By Carol Tannenhauser
Mayor Eric Adams declared a state of emergency in New York City on Friday, resulting from the influx of roughly 17,000 migrants, mostly from South America, into the city’s homeless shelter system, bringing the total number of shelter residents to over 61,000, an historic record.
“The mayor’s declaration allows the city to open emergency relief centers more quickly by exempting them from the normal land-use and community-review process that often slows the opening of shelters,” The New York Times explained.
A shelter for roughly 30 migrant families was opened at the Park West Hotel on Central Park West between 103rd and 104th Streets, on the Upper West Side.
The migrants were bussed to the city by Governor Greg Abbott of Texas, essentially to make a statement: America’s immigration system is dysfunctional and so-called “sanctuary cities” need to share the responsibility. Abbott sent the buses to New York City (and Washington, DC) without prior notification — and has kept them coming steadily since April.
“Our right-to-shelter laws, our social services, and our values are being exploited by others for political gain,” Adams said in a press conference at City Hall. “New Yorkers are angry. I am angry, too.”
At first the city met the challenge gamely, welcoming, housing, feeding, providing social services and health care, including vaccinations, and other essentials to the migrants — and enrolling 5,500 of their children in school. “But though our compassion is limitless, our resources are not,” Adams said.

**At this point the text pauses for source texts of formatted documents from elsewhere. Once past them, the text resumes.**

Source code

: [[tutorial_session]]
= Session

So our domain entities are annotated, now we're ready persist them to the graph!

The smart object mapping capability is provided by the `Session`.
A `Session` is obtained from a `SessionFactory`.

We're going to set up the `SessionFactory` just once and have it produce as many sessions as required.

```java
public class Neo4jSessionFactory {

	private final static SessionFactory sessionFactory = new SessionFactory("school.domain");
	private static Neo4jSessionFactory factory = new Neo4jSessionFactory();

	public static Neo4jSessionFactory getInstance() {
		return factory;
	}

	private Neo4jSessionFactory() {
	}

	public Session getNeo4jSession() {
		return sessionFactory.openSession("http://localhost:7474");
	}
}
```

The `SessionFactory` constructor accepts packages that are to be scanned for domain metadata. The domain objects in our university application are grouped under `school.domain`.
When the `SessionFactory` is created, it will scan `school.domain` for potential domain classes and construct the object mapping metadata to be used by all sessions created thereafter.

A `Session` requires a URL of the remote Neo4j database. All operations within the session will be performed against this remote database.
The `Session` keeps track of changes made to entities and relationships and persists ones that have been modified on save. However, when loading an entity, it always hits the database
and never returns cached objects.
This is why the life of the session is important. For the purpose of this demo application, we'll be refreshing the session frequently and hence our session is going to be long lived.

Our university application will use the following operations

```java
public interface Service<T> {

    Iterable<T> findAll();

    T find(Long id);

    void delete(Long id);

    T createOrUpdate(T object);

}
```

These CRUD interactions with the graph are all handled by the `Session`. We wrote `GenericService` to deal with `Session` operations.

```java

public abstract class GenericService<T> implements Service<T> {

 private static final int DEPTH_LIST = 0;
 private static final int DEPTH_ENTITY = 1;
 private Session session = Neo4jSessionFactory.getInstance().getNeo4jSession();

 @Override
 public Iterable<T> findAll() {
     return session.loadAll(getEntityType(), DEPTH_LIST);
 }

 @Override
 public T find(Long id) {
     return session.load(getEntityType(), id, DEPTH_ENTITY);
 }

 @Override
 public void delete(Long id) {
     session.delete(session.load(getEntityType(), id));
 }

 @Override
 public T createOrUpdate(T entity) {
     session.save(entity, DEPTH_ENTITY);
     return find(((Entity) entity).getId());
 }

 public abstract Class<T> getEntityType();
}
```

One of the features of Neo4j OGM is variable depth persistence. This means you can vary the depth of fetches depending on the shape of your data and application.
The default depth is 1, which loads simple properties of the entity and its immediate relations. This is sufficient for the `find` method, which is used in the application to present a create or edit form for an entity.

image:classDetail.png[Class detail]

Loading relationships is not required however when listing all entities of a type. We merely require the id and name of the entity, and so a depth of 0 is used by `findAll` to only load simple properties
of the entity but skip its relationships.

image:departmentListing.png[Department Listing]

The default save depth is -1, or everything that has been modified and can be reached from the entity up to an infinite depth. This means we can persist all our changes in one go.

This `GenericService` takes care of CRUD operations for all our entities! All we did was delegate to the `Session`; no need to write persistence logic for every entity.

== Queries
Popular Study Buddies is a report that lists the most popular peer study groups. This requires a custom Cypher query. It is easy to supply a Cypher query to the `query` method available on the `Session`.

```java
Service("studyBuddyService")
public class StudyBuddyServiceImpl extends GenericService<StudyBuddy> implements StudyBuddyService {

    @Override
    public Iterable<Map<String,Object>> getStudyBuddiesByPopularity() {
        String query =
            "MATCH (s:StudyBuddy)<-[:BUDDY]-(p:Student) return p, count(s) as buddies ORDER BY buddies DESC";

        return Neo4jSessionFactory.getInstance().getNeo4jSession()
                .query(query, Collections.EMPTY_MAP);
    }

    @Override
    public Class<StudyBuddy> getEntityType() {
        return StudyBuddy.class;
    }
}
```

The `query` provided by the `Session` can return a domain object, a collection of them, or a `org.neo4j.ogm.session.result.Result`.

He called for “emergency federal and state aid to handle the continued influx of asylum seekers as the city projects costs of more than $1 billion related to asylum seekers in this fiscal year alone,” according to a press release, “as well as expedited work permits, a national decompression strategy, and a resettlement strategy.”
“Today we’re issuing a clear message,” Adams said: “The time for aid to New York City is now. We need help from the federal government, help from the State of New York.” Adams told The New York Times that “he had spoken to Mr. Biden recently about the crisis and that Mr. Biden and Ms. Hochul understood the challenges that the city is facing.” He also said a spokesman from Senator Chuck Schumer’s office is “working with the New York delegation to secure resources and to get the Biden administration to do all it can to be helpful.”